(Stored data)

--- --- ---

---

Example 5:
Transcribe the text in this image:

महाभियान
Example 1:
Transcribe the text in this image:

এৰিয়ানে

--- --- ---

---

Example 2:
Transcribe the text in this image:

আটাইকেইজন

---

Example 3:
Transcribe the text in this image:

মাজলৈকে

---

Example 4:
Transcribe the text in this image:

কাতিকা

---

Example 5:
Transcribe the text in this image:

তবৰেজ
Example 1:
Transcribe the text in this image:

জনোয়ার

--- --- ---

Exercise = Scan the lines above, and whenever one holds the string "Example", copy it.

Answer box =
Example 5:
Example 1:
Example 2:
Example 3:
Example 4:
Example 5:
Example 1:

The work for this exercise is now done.